▶ _Listed entries_:
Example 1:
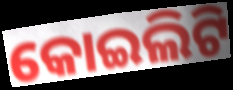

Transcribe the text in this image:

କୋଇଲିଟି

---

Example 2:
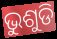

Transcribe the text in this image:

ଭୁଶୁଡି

▶ _What is needed_: Repeat all entries exactly. Skip the pictures.

▶ _Completed task_:
Example 1:

Transcribe the text in this image:

କୋଇଲିଟି

---

Example 2:

Transcribe the text in this image:

ଭୁଶୁଡି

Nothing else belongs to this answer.